Un contrôleur va-t-il relancer le conflit linguistique belge ? La scène, racontée par le contrôleur lui-même sur son profil Facebook, s’est déroulée le 7 octobre aux heures de pointe dans un train reliant Malines, en Flandre, à Bruxelles, sur une courte distance d’environ 25 km.
A Vilvorde, tandis qu’Ilyass Alba accueille les voyageurs à l’entrée d’une voiture avec un « goeiemorgen/bonjour » sonore (et bilingue), ce francophone est corrigé par l’un d’entre eux. « Nous ne sommes pas encore à Bruxelles, il suffit d’utiliser le néerlandais ! », lui raconte ce néerlandophone qui portera alors plainte.
Un rebondissement politique
Comme l’ont révélé mercredi deux médias, le dépôt de plainte a été confirmé ce jeudi par l’organisme en question, la Commission permanente de contrôle linguistique (CPCL), chargée de contrôler l’usage des langues dans l’administration.

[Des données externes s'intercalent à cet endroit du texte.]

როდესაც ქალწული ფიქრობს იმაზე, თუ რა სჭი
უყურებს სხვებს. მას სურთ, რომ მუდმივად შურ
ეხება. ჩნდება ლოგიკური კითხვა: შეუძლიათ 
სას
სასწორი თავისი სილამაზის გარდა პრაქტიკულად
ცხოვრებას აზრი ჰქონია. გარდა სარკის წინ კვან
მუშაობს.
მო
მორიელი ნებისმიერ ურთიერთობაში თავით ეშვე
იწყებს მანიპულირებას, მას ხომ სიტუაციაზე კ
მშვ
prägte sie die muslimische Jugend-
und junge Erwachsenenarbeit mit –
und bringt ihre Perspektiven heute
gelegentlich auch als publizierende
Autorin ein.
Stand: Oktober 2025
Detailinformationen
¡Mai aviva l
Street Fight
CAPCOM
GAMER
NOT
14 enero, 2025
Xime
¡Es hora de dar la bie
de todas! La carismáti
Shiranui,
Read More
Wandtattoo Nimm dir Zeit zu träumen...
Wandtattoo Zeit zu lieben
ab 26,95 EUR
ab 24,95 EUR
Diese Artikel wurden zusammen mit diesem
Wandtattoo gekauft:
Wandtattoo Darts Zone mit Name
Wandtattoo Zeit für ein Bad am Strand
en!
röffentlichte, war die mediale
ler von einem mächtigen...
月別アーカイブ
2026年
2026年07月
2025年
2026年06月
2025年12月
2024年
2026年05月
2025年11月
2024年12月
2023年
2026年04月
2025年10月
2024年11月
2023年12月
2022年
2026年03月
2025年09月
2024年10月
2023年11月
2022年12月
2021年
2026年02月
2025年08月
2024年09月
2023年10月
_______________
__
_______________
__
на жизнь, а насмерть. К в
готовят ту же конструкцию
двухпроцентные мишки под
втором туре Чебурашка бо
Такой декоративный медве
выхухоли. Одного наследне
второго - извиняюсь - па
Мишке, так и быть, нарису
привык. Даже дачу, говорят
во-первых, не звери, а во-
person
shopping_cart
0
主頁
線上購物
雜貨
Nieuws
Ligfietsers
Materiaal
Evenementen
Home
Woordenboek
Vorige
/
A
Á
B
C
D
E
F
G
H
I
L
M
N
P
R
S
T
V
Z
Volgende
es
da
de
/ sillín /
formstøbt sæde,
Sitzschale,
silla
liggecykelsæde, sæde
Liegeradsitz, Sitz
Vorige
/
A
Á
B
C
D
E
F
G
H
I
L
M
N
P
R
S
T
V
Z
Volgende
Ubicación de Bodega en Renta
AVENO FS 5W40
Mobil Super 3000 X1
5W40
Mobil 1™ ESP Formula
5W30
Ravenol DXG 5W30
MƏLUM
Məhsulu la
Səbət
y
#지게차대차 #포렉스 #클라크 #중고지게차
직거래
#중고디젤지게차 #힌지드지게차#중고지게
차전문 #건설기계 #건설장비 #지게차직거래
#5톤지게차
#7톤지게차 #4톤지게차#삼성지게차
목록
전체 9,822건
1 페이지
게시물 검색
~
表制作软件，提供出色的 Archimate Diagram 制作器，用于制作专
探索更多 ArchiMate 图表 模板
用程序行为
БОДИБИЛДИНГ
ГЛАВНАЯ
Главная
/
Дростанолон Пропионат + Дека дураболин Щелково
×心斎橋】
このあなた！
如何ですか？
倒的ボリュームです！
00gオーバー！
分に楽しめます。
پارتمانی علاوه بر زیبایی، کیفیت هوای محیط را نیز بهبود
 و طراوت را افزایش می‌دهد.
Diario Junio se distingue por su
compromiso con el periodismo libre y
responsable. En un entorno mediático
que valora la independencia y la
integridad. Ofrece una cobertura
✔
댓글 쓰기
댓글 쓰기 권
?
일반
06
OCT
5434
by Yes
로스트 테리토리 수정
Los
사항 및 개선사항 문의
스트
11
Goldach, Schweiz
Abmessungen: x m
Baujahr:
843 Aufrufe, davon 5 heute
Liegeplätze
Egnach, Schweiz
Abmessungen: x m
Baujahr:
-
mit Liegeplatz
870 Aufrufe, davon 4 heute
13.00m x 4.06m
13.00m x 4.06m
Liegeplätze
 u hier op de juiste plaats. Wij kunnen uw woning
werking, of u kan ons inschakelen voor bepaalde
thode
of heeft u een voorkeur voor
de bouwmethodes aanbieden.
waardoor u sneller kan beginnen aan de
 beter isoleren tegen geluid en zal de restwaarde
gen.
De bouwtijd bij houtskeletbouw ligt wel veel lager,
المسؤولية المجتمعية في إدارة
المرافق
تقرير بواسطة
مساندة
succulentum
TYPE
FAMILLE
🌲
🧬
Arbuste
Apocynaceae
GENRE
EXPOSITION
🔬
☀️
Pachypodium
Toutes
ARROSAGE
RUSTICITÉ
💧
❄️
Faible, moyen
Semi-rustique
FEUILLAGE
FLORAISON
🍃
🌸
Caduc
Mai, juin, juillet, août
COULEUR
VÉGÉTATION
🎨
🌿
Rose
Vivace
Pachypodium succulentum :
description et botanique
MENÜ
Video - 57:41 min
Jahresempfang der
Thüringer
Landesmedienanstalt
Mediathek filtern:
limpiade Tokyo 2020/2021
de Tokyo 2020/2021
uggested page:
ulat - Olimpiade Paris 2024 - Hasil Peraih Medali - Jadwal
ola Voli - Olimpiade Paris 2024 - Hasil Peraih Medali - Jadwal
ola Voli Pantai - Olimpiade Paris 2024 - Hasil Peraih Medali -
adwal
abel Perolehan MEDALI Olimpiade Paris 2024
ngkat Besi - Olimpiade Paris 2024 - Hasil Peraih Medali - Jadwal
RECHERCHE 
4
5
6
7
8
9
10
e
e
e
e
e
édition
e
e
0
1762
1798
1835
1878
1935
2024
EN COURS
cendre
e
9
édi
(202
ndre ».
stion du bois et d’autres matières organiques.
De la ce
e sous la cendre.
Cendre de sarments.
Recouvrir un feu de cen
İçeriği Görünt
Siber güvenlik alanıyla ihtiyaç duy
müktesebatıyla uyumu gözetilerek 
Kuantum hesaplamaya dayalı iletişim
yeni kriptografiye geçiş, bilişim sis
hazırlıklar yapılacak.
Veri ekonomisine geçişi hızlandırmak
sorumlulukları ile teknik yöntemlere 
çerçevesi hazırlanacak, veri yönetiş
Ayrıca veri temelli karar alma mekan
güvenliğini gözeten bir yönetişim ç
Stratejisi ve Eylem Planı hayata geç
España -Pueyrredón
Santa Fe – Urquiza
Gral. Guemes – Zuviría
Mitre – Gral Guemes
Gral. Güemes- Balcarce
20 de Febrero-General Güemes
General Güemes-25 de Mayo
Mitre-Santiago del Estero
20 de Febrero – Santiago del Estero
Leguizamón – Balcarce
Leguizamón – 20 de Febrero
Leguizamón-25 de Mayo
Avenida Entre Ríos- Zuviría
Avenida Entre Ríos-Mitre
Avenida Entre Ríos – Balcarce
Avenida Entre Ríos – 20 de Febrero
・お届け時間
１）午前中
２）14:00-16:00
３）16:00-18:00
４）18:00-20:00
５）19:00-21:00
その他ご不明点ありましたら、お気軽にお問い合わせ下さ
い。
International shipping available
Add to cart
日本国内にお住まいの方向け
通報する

Dans une Belgique divisée entre Wallons, au sud francophone, et Flamands, au nord néerlandophone – et où Bruxelles est la seule région bilingue – l’incident a pris une tournure politique et a fait irruption dans les débats jeudi après-midi à l’hémicycle.
Interrogé par deux députés flamands, le ministre de la Mobilité – et vice-Premier ministre -, l’écologiste francophone Georges Gilkinet, a défendu le contrôleur et appelé à “dépoussiérer la législation du siècle dernier”. « Les agents des trains font de leur mieux pour être au service des voyageurs, qu’ils soient usagers quotidiens ou touristes, Flamands en Wallonie, francophones en Flandre ou étrangers. Utiliser plusieurs langues pour dire bonjour ne me choque pas», a déclaré le ministre, qui a autorité sur la SNCB, l’opérateur public des chemins de fer belges.
Gouvernement et ironie du ministre
Il a souligné que dans un petit pays comme la Belgique, les frontières régionales étaient constamment franchies par les trains. La règle relative à l’utilisation du français et du néerlandais à bord des trains belges est complexe. En théorie, les contrôleurs – appelés préposés en Belgique – ne doivent utiliser les deux langues que sur le territoire bruxellois et dans les quelques communes dites « à facilités », où l’administration est également bilingue.
Ailleurs, ils doivent toujours s’exprimer dans la langue de la région où ils se trouvent. Côté flamand, le président du Parti chrétien-démocrate (CD&V) Sammy Mahdi est monté au créneau. «En tant que puissance publique, nous ne pouvons pas jeter par-dessus bord notre législation linguistique. Nous avons besoin de respect pour les Néerlandais », a-t-il déclaré.
Cela lui a valu l’ironie du ministre pour ce chef de parti engagé depuis six mois dans de difficiles négociations pour former le futur gouvernement. “Je suis surpris que certains considèrent que c’est la priorité du jour alors qu’eux aussi ont un gouvernement à former”, a déclaré Georges Gilkinet. Vous courez derrière vos collègues nationalistes ! »
Un avis de la CPCL avant 180 jours
De son côté, la SNCB estime que « c’est l’intérêt du voyageur qui doit primer ». «Nous avons besoin d’un peu plus de flexibilité dans l’application de la réglementation», a déclaré l’un des porte-parole de l’entreprise. « Se dire bonjour en plusieurs langues, c’est juste sympa, on ne peut que remercier nos guides pour ça. »
La CPCL, saisie de la plainte, va “demander à la SNCB des informations complémentaires sur son application des règles”, a déclaré l’un des avocats de la commission. Elle dispose d’un délai de 180 jours pour émettre un avis, qui n’est pas contraignant.